## Page text

^^^^^^^^^^^^^^^^

The opinions expressed in this article are the writer’s own and do not reflect the views of Her Campus.
This article is written by a student writer from the Her Campus at Delhi South chapter.

Environment education entails sensitizing people about the process of, and threats to the environment so that they can make informed and responsible lifestyle choices. Environment education leads to the success of larger policies aimed at biodiversity conservation, resource management and climate action. It is commonly believed that childhood provides a wet clay for molding the individual, making primary and secondary schooling important milestones for instilling pro-environment consciousness among people. The endurance of exploitative socio-economic systems owes to education programs that pitted humans and nature as opponents. The advent of a pro-Earth consciousness has been resurrected in principle yet the callousness prevails implicitly. 

The Supreme Court of India made ‘Environmental Education (EE) compulsory in schools and colleges with the promulgation of the National Policy of Education (NPE) 1986 (modified in 1992), in which Protection of the Environment is stated as a common core around which a National Curriculum Framework (NCF) would be woven’. Largely, there are two methods of introducing an environmental curriculum. One is by introducing it as a separate discipline, and the second is by infusing it with existing subjects. At the primary and secondary education levels, India has largely adopted the latter. Proponents of infused approach draw attention to merits like reducing the burden on children and interdisciplinary thinking. The NPE 1986, NCFSE, 2000 and NCF 2005 gave a thrust to environmental education in India. Following these policies, Environmental Education(EE) at the elementary level has been integrated with language and mathematics in grades 1st and 2nd, while from 3rd-5th standard Environmental Science is a separate subject. From middle school onwards EE is integrated with the different disciplines that students opt for. NEP 2022 aspires for a holistic education system. Equitable and qualitative enhancement of not just cognitive, but moral, emotional and social faculties as well. It envisages a curriculum that will, among other aspects, strengthen harmony with the world. Commitment to indigenous knowledge system and SDG, which NEP 2020 envisages, does not amount to a relevant EE program.

^^^^^^^^^^^^^^^^

## Work order A
According to the environmental education article, in which grades is Environmental Science taught as a separate subject?
## Work order B
Please rewrite the paragraph of the environmental education article that begins "Environment education entails sensitizing people" in a shorter form, keeping its main facts.
## Work order C
Output the part of the environmental education article that opens with the words containing "The opinions expressed" and closes with "Delhi South chapter.".
The lines placed after this point have no connection to the environmental education article.

## Information shown
^^^^^^^^^^^^^^^^

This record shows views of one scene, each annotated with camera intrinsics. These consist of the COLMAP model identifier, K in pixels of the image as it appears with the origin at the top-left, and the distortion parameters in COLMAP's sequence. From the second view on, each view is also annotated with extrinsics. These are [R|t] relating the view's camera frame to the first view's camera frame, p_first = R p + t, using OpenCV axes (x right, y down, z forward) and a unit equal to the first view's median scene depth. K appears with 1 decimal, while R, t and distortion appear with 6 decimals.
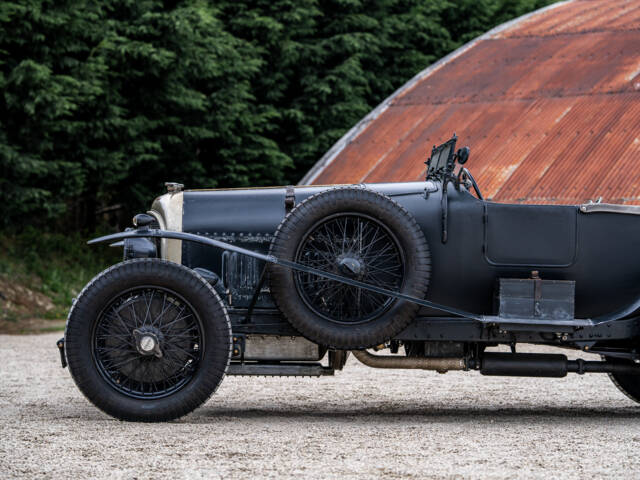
lens RADIAL K [[2171.4, 0, 320.0], [0, 2171.4, 240.0], [0, 0, 1]] dist [0.016269, -1.363030]
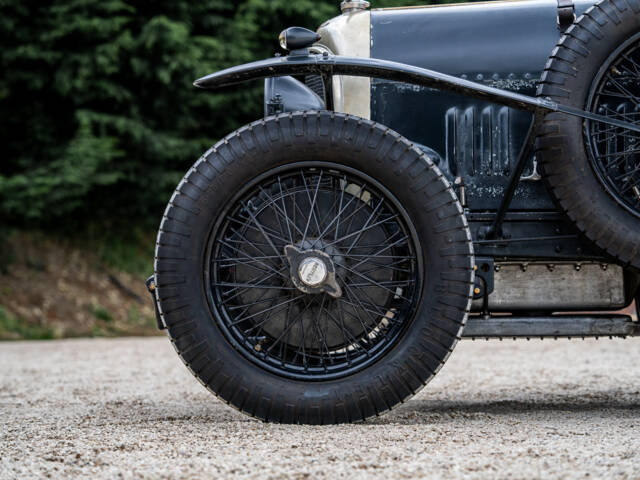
lens RADIAL K [[2171.4, 0, 320.0], [0, 2171.4, 240.0], [0, 0, 1]] dist [0.016269, -1.363030]
pose [[0.996991, -0.026160, -0.072973, -0.037470], [0.025325, 0.999603, -0.012342, 0.044021], [0.073267, 0.010457, 0.997258, 0.456316]]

^^^^^^^^^^^^^^^^

## Worked solution A
From 3rd to 5th standard.

## Worked solution B
Environment education makes people aware of environmental processes and threats so they can make informed, responsible lifestyle choices, and it supports the success of larger policies on biodiversity conservation, resource management and climate action. Since childhood is commonly seen as the time when an individual is molded, primary and secondary schooling are important stages for instilling pro-environment consciousness. Exploitative socio-economic systems have endured because education programs set humans and nature against each other, and although a pro-Earth consciousness has been revived in principle, callousness still implicitly prevails.

## Worked solution C
The opinions expressed in this article are the writer’s own and do not reflect the views of Her Campus.
This article is written by a student writer from the Her Campus at Delhi South chapter.